For over forty years now, I’ve followed Crosby’s tumultuous career, filled with great music and successful world tours, then drug abuse, weight gain and his ultimate incarceration where he kicked his drug habit in a Texas lock-up. How the mighty had fallen. But like a Phoenix rising from the ashes, Crosby stayed clean, got a new liver, became a father again, and wrote, not one, but, two memoirs (Long Time Gone & Since Then), along with a book on musicians – like himself – who have tried to make a difference in the world through their music and their beliefs (Stand And Be Counted). He has also been more prolific than he has in decades contributing to new albums by CSN, CSNY & Crosby/Nash, along with several new solo releases, including his 2014 solo CD, Croz.
I first saw Crosby live with the legendary 1974 CSNY tour at Rich Stadium in Buffalo, NY. I remember being thrilled that I was finally seeing them all live, especially, Crosby. But imagine my disappointment when they only did four of his songs (in a 28-song set), and one of them was (for me) the forgettable, Almost Cut My Hair. Not nearly enough Crosby for my tastes.
Eleven years later in 1985, CSN played for the first time at the NY State Fair and I, of course, was there. This time, I later learned, Crosby was in the throes of junkiedom, and barely contributed.
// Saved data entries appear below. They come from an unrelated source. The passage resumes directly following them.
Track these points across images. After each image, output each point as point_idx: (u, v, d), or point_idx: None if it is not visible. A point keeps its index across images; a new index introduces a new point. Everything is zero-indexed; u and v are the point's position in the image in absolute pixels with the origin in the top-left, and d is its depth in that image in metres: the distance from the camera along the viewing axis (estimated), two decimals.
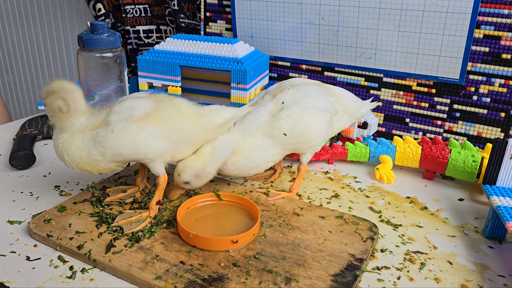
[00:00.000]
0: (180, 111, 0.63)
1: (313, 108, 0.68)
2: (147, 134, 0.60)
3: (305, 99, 0.68)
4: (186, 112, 0.63)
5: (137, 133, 0.59)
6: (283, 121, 0.67)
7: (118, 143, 0.59)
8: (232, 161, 0.67)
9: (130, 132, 0.59)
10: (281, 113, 0.67)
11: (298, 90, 0.70)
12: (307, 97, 0.69)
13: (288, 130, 0.67)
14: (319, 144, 0.70)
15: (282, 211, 0.66)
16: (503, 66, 0.82)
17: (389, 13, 0.87)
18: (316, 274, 0.52)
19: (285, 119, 0.67)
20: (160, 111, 0.61)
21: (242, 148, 0.67)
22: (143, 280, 0.51)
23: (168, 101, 0.63)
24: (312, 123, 0.68)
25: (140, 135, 0.59)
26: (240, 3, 1.01)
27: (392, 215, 0.68)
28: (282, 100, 0.69)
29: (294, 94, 0.69)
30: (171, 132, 0.61)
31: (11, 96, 1.94)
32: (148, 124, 0.60)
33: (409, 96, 0.92)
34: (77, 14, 1.59)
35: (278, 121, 0.67)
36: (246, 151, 0.67)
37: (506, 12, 0.79)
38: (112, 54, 0.83)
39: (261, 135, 0.67)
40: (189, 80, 1.05)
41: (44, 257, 0.56)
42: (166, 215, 0.64)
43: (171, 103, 0.63)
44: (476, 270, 0.56)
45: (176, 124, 0.61)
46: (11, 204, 0.68)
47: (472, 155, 0.74)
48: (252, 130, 0.67)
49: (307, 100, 0.68)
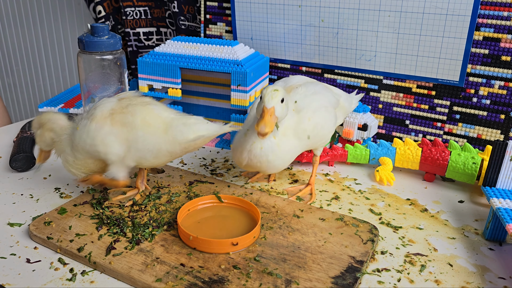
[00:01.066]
0: (146, 119, 0.61)
1: (324, 106, 0.70)
2: (104, 134, 0.61)
3: (315, 97, 0.69)
4: (153, 120, 0.61)
5: (95, 131, 0.61)
6: (306, 124, 0.67)
7: (81, 139, 0.62)
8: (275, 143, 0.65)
9: (90, 130, 0.61)
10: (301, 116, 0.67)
11: (307, 88, 0.71)
12: (317, 95, 0.70)
13: (310, 132, 0.68)
14: (329, 138, 0.72)
15: (283, 213, 0.66)
16: (503, 68, 0.82)
17: (388, 15, 0.87)
18: (317, 276, 0.52)
19: (307, 122, 0.67)
20: (121, 114, 0.61)
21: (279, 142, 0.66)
22: (144, 282, 0.51)
23: (138, 107, 0.62)
24: (326, 121, 0.70)
25: (98, 134, 0.61)
26: (240, 5, 1.01)
27: (392, 217, 0.68)
28: (294, 100, 0.68)
29: (304, 92, 0.70)
30: (131, 139, 0.61)
31: (11, 98, 1.94)
32: (106, 124, 0.61)
33: (409, 98, 0.92)
34: (77, 16, 1.59)
35: (302, 126, 0.67)
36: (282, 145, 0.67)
37: (506, 14, 0.79)
38: (112, 57, 0.83)
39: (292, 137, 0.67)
40: (189, 82, 1.05)
41: (44, 259, 0.56)
42: (166, 217, 0.64)
43: (140, 108, 0.62)
44: (477, 272, 0.56)
45: (136, 131, 0.60)
46: (11, 206, 0.68)
47: (472, 157, 0.74)
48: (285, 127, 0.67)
49: (318, 98, 0.70)
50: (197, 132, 0.61)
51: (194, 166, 0.84)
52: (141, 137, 0.60)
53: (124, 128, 0.61)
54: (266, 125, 0.59)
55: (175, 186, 0.73)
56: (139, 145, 0.61)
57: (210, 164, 0.85)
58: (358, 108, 0.86)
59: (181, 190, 0.72)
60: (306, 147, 0.70)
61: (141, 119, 0.61)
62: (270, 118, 0.60)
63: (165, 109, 0.63)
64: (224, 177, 0.80)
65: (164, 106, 0.64)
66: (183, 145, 0.61)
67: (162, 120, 0.61)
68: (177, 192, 0.71)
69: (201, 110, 1.08)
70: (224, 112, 1.06)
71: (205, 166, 0.84)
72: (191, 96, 1.07)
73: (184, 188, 0.72)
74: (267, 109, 0.60)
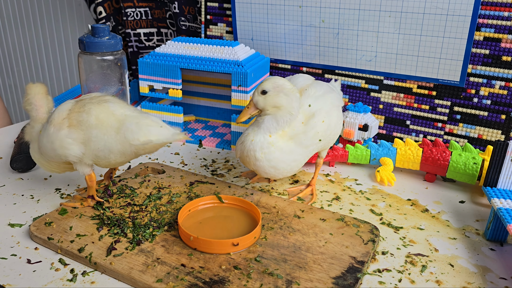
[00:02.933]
0: (100, 117, 0.59)
1: (335, 105, 0.69)
2: (62, 137, 0.60)
3: (326, 98, 0.68)
4: (106, 118, 0.59)
5: (53, 134, 0.61)
6: (319, 127, 0.66)
7: (43, 144, 0.62)
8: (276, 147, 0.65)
9: (49, 134, 0.61)
10: (314, 120, 0.66)
11: (316, 88, 0.69)
12: (327, 95, 0.69)
13: (322, 135, 0.67)
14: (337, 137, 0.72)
15: (283, 214, 0.66)
16: (504, 68, 0.82)
17: (389, 16, 0.87)
18: (317, 276, 0.52)
19: (321, 124, 0.66)
20: (77, 114, 0.60)
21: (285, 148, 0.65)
22: (144, 283, 0.51)
23: (94, 105, 0.61)
24: (337, 121, 0.69)
25: (56, 137, 0.60)
26: (240, 6, 1.01)
27: (393, 218, 0.68)
28: (308, 103, 0.67)
29: (314, 93, 0.68)
30: (86, 138, 0.60)
31: (12, 99, 1.95)
32: (64, 126, 0.60)
33: (410, 98, 0.92)
34: (78, 17, 1.60)
35: (314, 129, 0.65)
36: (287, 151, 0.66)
37: (506, 14, 0.79)
38: (113, 57, 0.83)
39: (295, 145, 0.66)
40: (190, 83, 1.05)
41: (45, 260, 0.56)
42: (167, 217, 0.64)
43: (96, 106, 0.61)
44: (478, 273, 0.56)
45: (91, 130, 0.59)
46: (12, 207, 0.68)
47: (473, 157, 0.74)
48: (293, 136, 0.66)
49: (327, 98, 0.68)
50: (147, 135, 0.58)
51: (195, 167, 0.84)
52: (94, 136, 0.59)
53: (80, 128, 0.60)
54: (238, 117, 0.66)
55: (175, 187, 0.73)
56: (92, 144, 0.60)
57: (211, 164, 0.85)
58: (359, 109, 0.86)
59: (181, 190, 0.71)
60: (314, 152, 0.68)
61: (95, 117, 0.59)
62: (247, 109, 0.66)
63: (122, 107, 0.61)
64: (225, 177, 0.80)
65: (122, 104, 0.62)
66: (134, 146, 0.59)
67: (115, 118, 0.60)
68: (178, 192, 0.71)
69: (202, 110, 1.08)
70: (224, 112, 1.06)
71: (206, 166, 0.84)
72: (191, 97, 1.07)
73: (185, 188, 0.72)
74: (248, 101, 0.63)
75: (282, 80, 0.64)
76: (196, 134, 0.99)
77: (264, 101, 0.64)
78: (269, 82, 0.63)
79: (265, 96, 0.63)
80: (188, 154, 0.89)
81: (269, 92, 0.63)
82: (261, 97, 0.64)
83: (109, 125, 0.59)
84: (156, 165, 0.80)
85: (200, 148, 0.93)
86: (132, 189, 0.71)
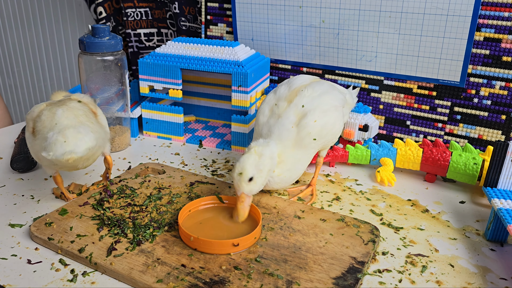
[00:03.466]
0: (54, 118, 0.58)
1: (333, 105, 0.69)
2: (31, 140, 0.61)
3: (323, 98, 0.68)
4: (42, 128, 0.58)
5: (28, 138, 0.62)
6: (311, 127, 0.66)
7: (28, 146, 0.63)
8: (278, 174, 0.66)
9: (27, 138, 0.62)
10: (306, 119, 0.66)
11: (313, 89, 0.69)
12: (324, 95, 0.68)
13: (317, 134, 0.67)
14: (338, 137, 0.72)
15: (283, 214, 0.66)
16: (504, 68, 0.82)
17: (389, 16, 0.87)
18: (318, 277, 0.52)
19: (313, 125, 0.66)
20: (41, 116, 0.60)
21: (285, 160, 0.66)
22: (144, 283, 0.51)
23: (60, 104, 0.60)
24: (335, 121, 0.69)
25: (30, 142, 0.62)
26: (240, 6, 1.01)
27: (393, 218, 0.68)
28: (302, 104, 0.67)
29: (311, 94, 0.68)
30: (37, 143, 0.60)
31: (12, 99, 1.95)
32: (31, 130, 0.61)
33: (410, 98, 0.92)
34: (78, 17, 1.60)
35: (306, 129, 0.66)
36: (289, 163, 0.66)
37: (507, 14, 0.79)
38: (113, 57, 0.83)
39: (296, 148, 0.66)
40: (190, 83, 1.06)
41: (45, 260, 0.56)
42: (167, 218, 0.64)
43: (62, 106, 0.60)
44: (478, 273, 0.56)
45: (48, 131, 0.58)
46: (12, 207, 0.68)
47: (473, 158, 0.74)
48: (287, 144, 0.66)
49: (325, 98, 0.68)
50: (48, 150, 0.54)
51: (195, 167, 0.84)
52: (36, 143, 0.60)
53: (41, 131, 0.59)
54: (239, 215, 0.60)
55: (176, 187, 0.73)
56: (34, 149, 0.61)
57: (211, 165, 0.85)
58: (359, 109, 0.86)
59: (182, 191, 0.71)
60: (316, 150, 0.69)
61: (40, 123, 0.59)
62: (243, 205, 0.60)
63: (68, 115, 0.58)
64: (225, 178, 0.80)
65: (76, 110, 0.59)
66: (47, 159, 0.55)
67: (50, 125, 0.57)
68: (178, 193, 0.71)
69: (202, 111, 1.08)
70: (225, 113, 1.06)
71: (206, 167, 0.84)
72: (192, 97, 1.07)
73: (185, 189, 0.72)
74: (238, 196, 0.60)
75: (247, 158, 0.60)
76: (196, 135, 0.99)
77: (256, 183, 0.60)
78: (247, 166, 0.59)
79: (253, 180, 0.60)
80: (188, 155, 0.89)
81: (255, 175, 0.60)
82: (250, 183, 0.60)
83: (44, 132, 0.58)
84: (156, 166, 0.80)
85: (200, 148, 0.93)
86: (133, 189, 0.71)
In a 21 song set, he was featured on just three songs, Guinevere, Delta and on the encore, Long Time Gone. He looked bad, but still – somehow – sounded great. His autobiography revealed that at that time, he spent more time offstage than on, smoking a crack pipe. In retrospect, the show was hardly even worth attending.
Over the next two decades, as Crosby very publicly sought to rebuild his reputation, I skipped many opportunities to see CSN, as I had no wish to sit through any more performances by Stephen Stills, who I felt had outlived his musical usefulness for me.
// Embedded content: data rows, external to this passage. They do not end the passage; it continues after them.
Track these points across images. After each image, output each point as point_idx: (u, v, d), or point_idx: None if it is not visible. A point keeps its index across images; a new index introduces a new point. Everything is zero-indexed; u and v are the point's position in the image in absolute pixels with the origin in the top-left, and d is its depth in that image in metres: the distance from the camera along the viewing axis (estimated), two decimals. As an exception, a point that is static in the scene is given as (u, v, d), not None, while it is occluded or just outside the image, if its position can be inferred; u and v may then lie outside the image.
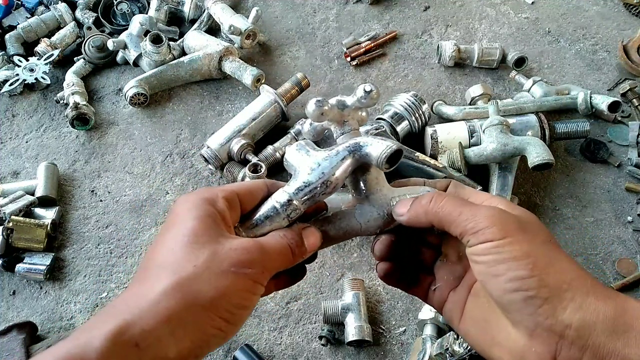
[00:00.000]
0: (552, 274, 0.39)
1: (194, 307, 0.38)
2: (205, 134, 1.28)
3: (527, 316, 0.39)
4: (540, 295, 0.38)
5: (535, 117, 1.18)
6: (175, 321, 0.37)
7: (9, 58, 1.37)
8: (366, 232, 0.51)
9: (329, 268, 1.09)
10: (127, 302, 0.38)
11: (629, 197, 1.19)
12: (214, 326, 0.39)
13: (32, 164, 1.25)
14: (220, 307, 0.40)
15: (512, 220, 0.42)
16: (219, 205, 0.44)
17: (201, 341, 0.39)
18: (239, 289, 0.41)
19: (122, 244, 1.14)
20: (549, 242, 0.42)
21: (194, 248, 0.41)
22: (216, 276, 0.40)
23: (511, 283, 0.40)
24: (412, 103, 1.19)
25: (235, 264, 0.41)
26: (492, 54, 1.36)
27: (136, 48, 1.33)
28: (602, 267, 1.10)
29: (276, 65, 1.42)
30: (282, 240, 0.46)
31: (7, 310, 1.06)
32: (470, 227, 0.42)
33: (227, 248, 0.41)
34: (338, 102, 0.50)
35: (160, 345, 0.37)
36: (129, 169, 1.24)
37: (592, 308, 0.38)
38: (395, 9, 1.52)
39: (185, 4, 1.46)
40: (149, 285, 0.39)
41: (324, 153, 0.49)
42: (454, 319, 0.49)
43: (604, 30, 1.47)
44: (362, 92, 0.49)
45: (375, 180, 0.51)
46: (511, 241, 0.40)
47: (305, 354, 1.00)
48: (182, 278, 0.39)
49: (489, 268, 0.41)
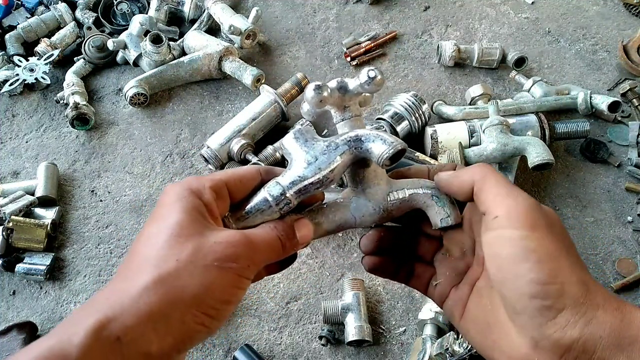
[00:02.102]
0: (574, 284, 0.37)
1: (177, 303, 0.37)
2: (205, 134, 1.28)
3: (537, 326, 0.38)
4: (557, 307, 0.37)
5: (535, 117, 1.18)
6: (157, 317, 0.37)
7: (9, 58, 1.37)
8: (360, 225, 0.50)
9: (329, 268, 1.09)
10: (109, 297, 0.37)
11: (629, 197, 1.19)
12: (197, 322, 0.38)
13: (32, 164, 1.25)
14: (204, 303, 0.38)
15: (544, 216, 0.40)
16: (206, 196, 0.43)
17: (184, 336, 0.38)
18: (224, 283, 0.40)
19: (122, 244, 1.14)
20: (571, 246, 0.41)
21: (178, 242, 0.40)
22: (200, 271, 0.39)
23: (531, 286, 0.38)
24: (412, 103, 1.19)
25: (220, 258, 0.40)
26: (492, 54, 1.36)
27: (136, 48, 1.33)
28: (602, 267, 1.10)
29: (276, 65, 1.42)
30: (272, 233, 0.45)
31: (7, 310, 1.06)
32: (504, 211, 0.40)
33: (211, 241, 0.40)
34: (339, 85, 0.48)
35: (142, 341, 0.36)
36: (129, 169, 1.24)
37: (601, 321, 0.37)
38: (395, 9, 1.52)
39: (185, 4, 1.46)
40: (131, 280, 0.38)
41: (323, 145, 0.47)
42: (455, 316, 0.48)
43: (604, 30, 1.47)
44: (366, 77, 0.46)
45: (374, 173, 0.49)
46: (541, 237, 0.38)
47: (305, 354, 1.00)
48: (164, 273, 0.38)
49: (510, 265, 0.39)
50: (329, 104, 0.48)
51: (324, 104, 0.47)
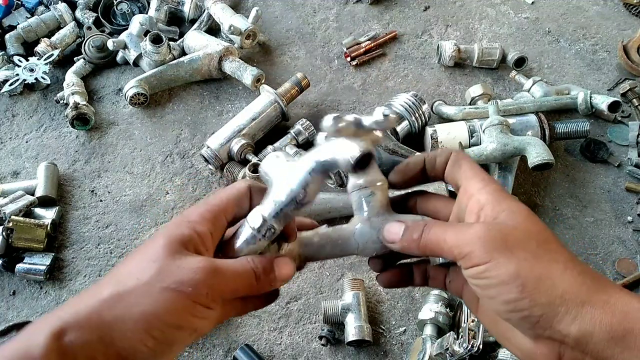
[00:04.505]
0: (543, 292, 0.39)
1: (124, 319, 0.39)
2: (205, 134, 1.28)
3: (527, 329, 0.41)
4: (534, 314, 0.39)
5: (535, 117, 1.18)
6: (104, 329, 0.39)
7: (9, 58, 1.37)
8: (362, 253, 0.51)
9: (329, 268, 1.09)
10: (71, 307, 0.40)
11: (629, 197, 1.19)
12: (140, 341, 0.39)
13: (32, 164, 1.25)
14: (150, 323, 0.39)
15: (496, 237, 0.41)
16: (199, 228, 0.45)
17: (127, 353, 0.39)
18: (175, 307, 0.40)
19: (122, 244, 1.14)
20: (539, 248, 0.41)
21: (146, 264, 0.42)
22: (155, 291, 0.40)
23: (504, 305, 0.40)
24: (412, 103, 1.19)
25: (177, 281, 0.40)
26: (492, 54, 1.36)
27: (136, 48, 1.33)
28: (602, 267, 1.10)
29: (276, 65, 1.42)
30: (247, 265, 0.45)
31: (7, 310, 1.06)
32: (457, 253, 0.42)
33: (175, 266, 0.41)
34: (355, 120, 0.49)
35: (88, 349, 0.38)
36: (129, 169, 1.24)
37: (588, 317, 0.38)
38: (395, 9, 1.52)
39: (185, 4, 1.46)
40: (94, 293, 0.41)
41: (294, 166, 0.48)
42: (472, 308, 0.50)
43: (604, 30, 1.47)
44: (381, 115, 0.48)
45: (380, 203, 0.50)
46: (496, 264, 0.40)
47: (305, 354, 1.00)
48: (122, 290, 0.40)
49: (483, 291, 0.42)
50: (344, 135, 0.50)
51: (339, 134, 0.49)
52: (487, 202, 0.44)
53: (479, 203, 0.44)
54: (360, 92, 1.36)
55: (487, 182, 0.45)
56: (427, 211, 0.52)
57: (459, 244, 0.42)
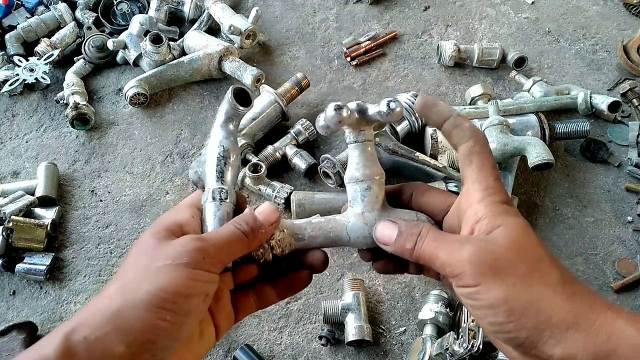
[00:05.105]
0: (529, 317, 0.40)
1: (134, 302, 0.41)
2: (205, 134, 1.28)
3: (513, 349, 0.43)
4: (520, 337, 0.41)
5: (535, 117, 1.18)
6: (119, 318, 0.40)
7: (9, 58, 1.37)
8: (353, 245, 0.51)
9: (329, 268, 1.09)
10: (80, 312, 0.42)
11: (629, 197, 1.19)
12: (157, 317, 0.40)
13: (32, 164, 1.25)
14: (160, 298, 0.41)
15: (487, 261, 0.42)
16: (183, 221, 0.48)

As luck would have it, David and Graham Nash released a brand new double CD (Crosby Nash) in 2007, and toured with a band to support it. I was able to see one of the shows in Schenectady in October 2007 and it was like a dream come true. In truly democratic fashion, half of the 22 songs were David’s, and the presentation was subtle, with plenty of room to hear and appreciate the unparalleled harmony singing of Crosby & Nash. I walked out of the show thinking it couldn’t get any better than that. I was wrong.
Last year, Crosby released his first new studio album in 19 years called, simply, Croz. The album featured some of his best songs in decades and received unanimously-positive reviews. When I heard he was doing a solo band tour, I knew I had to make every effort to attend. My purest dose of Crosby yet, I assumed. I was there for the opening night of the tour and I was not disappointed!
Backed by a very sympathetic band (featuring his extremely talented son James Raymond), and by that I mean, musicians who support the songs rather than overwhelm them, David did the entire new album live for the first set. How many other artists in their 70s have the nerve AND confidence to do that? Amazing! As the set ended, he promised to come out for the second set and play songs that the crowd would know. Which was true for crowd members like myself, but not so much for the lady I met on the subway after the show. He did open with the Byrds’ classic, Eight Miles High, but after that, pretty much no hits; just lots of uniquely-beautiful songs that only David Crosby could write. I remember thinking that it certainly couldn’t get any better than that, but again, I was wrong.
Last week I drove to Albany to see Crosby on his first ever solo acoustic tour. Just David, his guitar, and that voice, still somehow miraculously intact after all those years of illness and abuse. He sounds like a man half his age. I know of no other singer of his vintage who still sounds exactly the same as they did decades ago (OK, maybe Al Jardine, but he’s a supporting player). Every song was in a different tuning (he kept his guitar tech quite busy), and his playing was superb. His alway-outspoken onstage demeanor was more entertaining than ever, with digressions aplenty about Neil, Joni, the Byrds and, of course, politics (big surprise, he LOVES Bernie Sanders).
Crosby, at 73, is still a live wire. But also a gentle soul with a unique musical voice that easily induces goosebumps. Seeing and hearing him alone with just his guitar and that mesmerizing voice, I got my most intense dose of David Crosby yet.
Pure Croz. Only took me 40+ years to get there.